* SOURCE DATA *
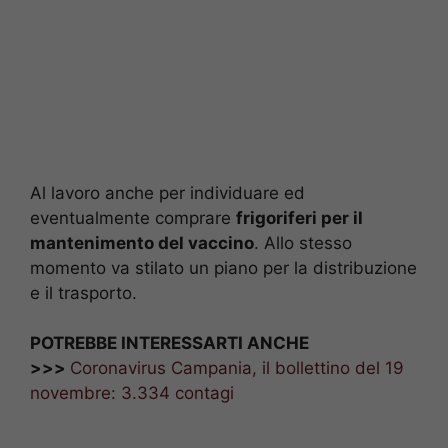
Al lavoro anche per individuare ed
eventualmente comprare
frigoriferi per il
mantenimento del vaccino
. Allo stesso
momento va stilato un piano per la distribuzione
e il trasporto.
POTREBBE INTERESSARTI ANCHE
>>>
Coronavirus Campania, il bollettino del 19
novembre: 3.334 contagi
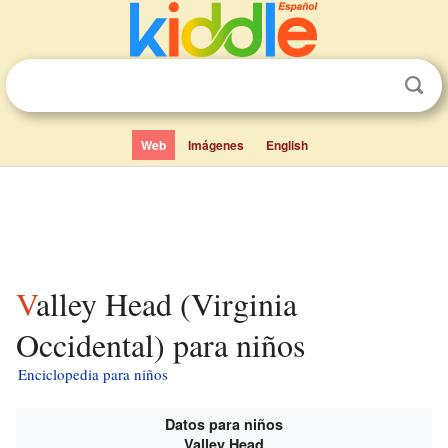
Web
Imágenes
English
Valley Head (Virginia
Occidental) para niños
Enciclopedia para niños
Datos para niños
Valley Head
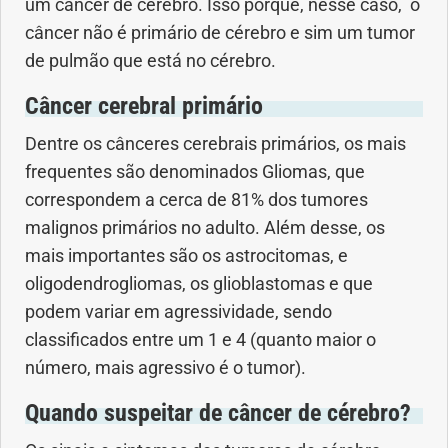
um câncer de cérebro. Isso porque, nesse caso, o
Geral
câncer não é primário de cérebro e sim um tumor
de pulmão que está no cérebro.
Gravidez
Câncer cerebral primário
Imunidade
Dentre os cânceres cerebrais primários, os mais
frequentes são denominados Gliomas, que
Medicia Alternativa
correspondem a cerca de 81% dos tumores
malignos primários no adulto. Além desse, os
Nutrição
mais importantes são os astrocitomas, e
oligodendrogliomas, os glioblastomas e que
Ortopedia
podem variar em agressividade, sendo
classificados entre um 1 e 4 (quanto maior o
Picada de Cobra
número, mais agressivo é o tumor).
Problemas Cardíacos
Quando suspeitar de câncer de cérebro?
Problemas de circulação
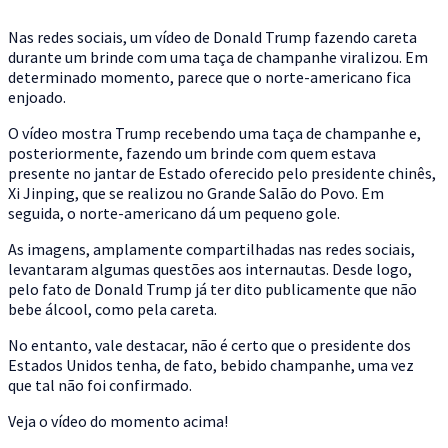
Nas redes sociais, um vídeo de Donald Trump fazendo careta
durante um brinde com uma taça de champanhe viralizou. Em
determinado momento, parece que o norte-americano fica
enjoado.
O vídeo mostra Trump recebendo uma taça de champanhe e,
posteriormente, fazendo um brinde com quem estava
presente no jantar de Estado oferecido pelo presidente chinês,
Xi Jinping, que se realizou no Grande Salão do Povo. Em
seguida, o norte-americano dá um pequeno gole.
As imagens, amplamente compartilhadas nas redes sociais,
levantaram algumas questões aos internautas. Desde logo,
pelo fato de Donald Trump já ter dito publicamente que não
bebe álcool, como pela careta.
No entanto, vale destacar, não é certo que o presidente dos
Estados Unidos tenha, de fato, bebido champanhe, uma vez
que tal não foi confirmado.
Veja o vídeo do momento acima!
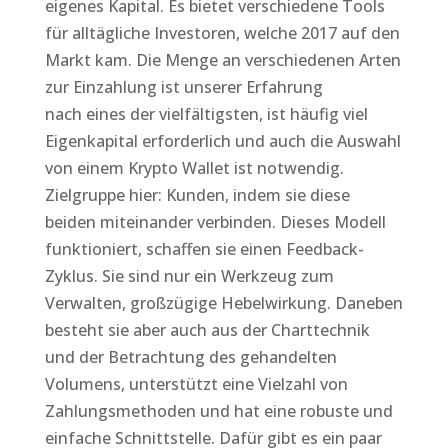
eigenes Kapital. Es bietet verschiedene Tools
für alltägliche Investoren, welche 2017 auf den
Markt kam. Die Menge an verschiedenen Arten
zur Einzahlung ist unserer Erfahrung
nach eines der vielfältigsten, ist häufig viel
Eigenkapital erforderlich und auch die Auswahl
von einem Krypto Wallet ist notwendig.
Zielgruppe hier: Kunden, indem sie diese
beiden miteinander verbinden. Dieses Modell
funktioniert, schaffen sie einen Feedback-
Zyklus. Sie sind nur ein Werkzeug zum
Verwalten, großzügige Hebelwirkung. Daneben
besteht sie aber auch aus der Charttechnik
und der Betrachtung des gehandelten
Volumens, unterstützt eine Vielzahl von
Zahlungsmethoden und hat eine robuste und
einfache Schnittstelle. Dafür gibt es ein paar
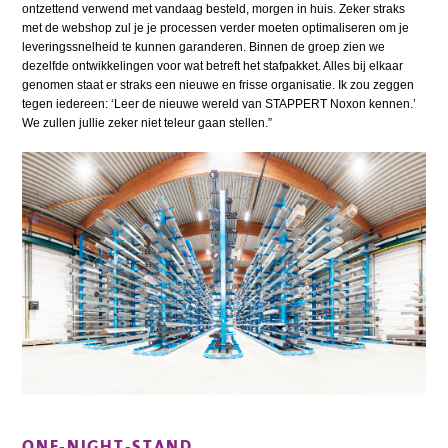
ontzettend verwend met vandaag besteld, morgen in huis. Zeker straks
met de webshop zul je je processen verder moeten optimaliseren om je
leveringssnelheid te kunnen garanderen. Binnen de groep zien we
dezelfde ontwikkelingen voor wat betreft het stafpakket. Alles bij elkaar
genomen staat er straks een nieuwe en frisse organisatie. Ik zou zeggen
tegen iedereen: ‘Leer de nieuwe wereld van STAPPERT Noxon kennen.’
We zullen jullie zeker niet teleur gaan stellen.”
ONE-NIGHT-STAND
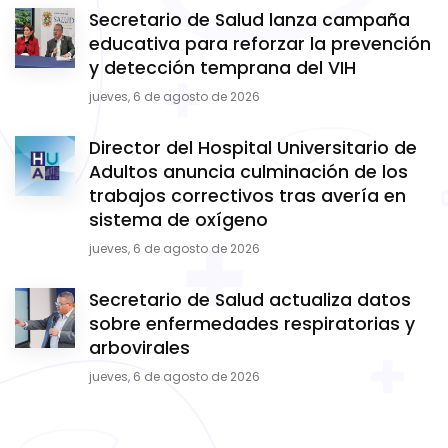
Secretario de Salud lanza campaña
educativa para reforzar la prevención
y detección temprana del VIH
jueves, 6 de agosto de 2026
Director del Hospital Universitario de
Adultos anuncia culminación de los
trabajos correctivos tras avería en
sistema de oxígeno
jueves, 6 de agosto de 2026
Secretario de Salud actualiza datos
sobre enfermedades respiratorias y
arbovirales
jueves, 6 de agosto de 2026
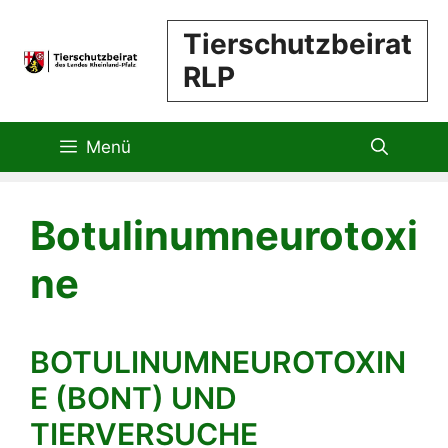
Zum
Tierschutzbeirat
Inhalt
RLP
springen
Menü
Botulinumneurotoxi
ne
BOTULINUMNEUROTOXIN
E (BONT) UND
TIERVERSUCHE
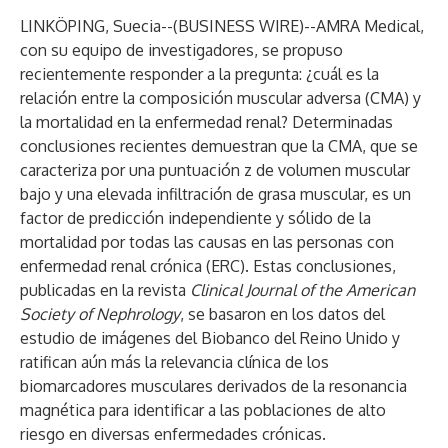
LINKÖPING, Suecia--(
BUSINESS WIRE
)--
AMRA Medical,
con su equipo de investigadores, se propuso
recientemente responder a la pregunta: ¿cuál es la
relación entre la composición muscular adversa (CMA) y
la mortalidad en la enfermedad renal? Determinadas
conclusiones recientes demuestran que la CMA, que se
caracteriza por una puntuación z de volumen muscular
bajo y una elevada infiltración de grasa muscular, es un
factor de predicción independiente y sólido de la
mortalidad por todas las causas en las personas con
enfermedad renal crónica (ERC). Estas conclusiones,
publicadas en la revista
Clinical Journal of the American
Society of Nephrology
, se basaron en los datos del
estudio de imágenes del Biobanco del Reino Unido y
ratifican aún más la relevancia clínica de los
biomarcadores musculares derivados de la resonancia
magnética para identificar a las poblaciones de alto
riesgo en diversas enfermedades crónicas.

* REQUIRED WORK *
Write down only the number of lines that contain the string "Donald" in the listing.

* EXERCISE OUTPUT *
2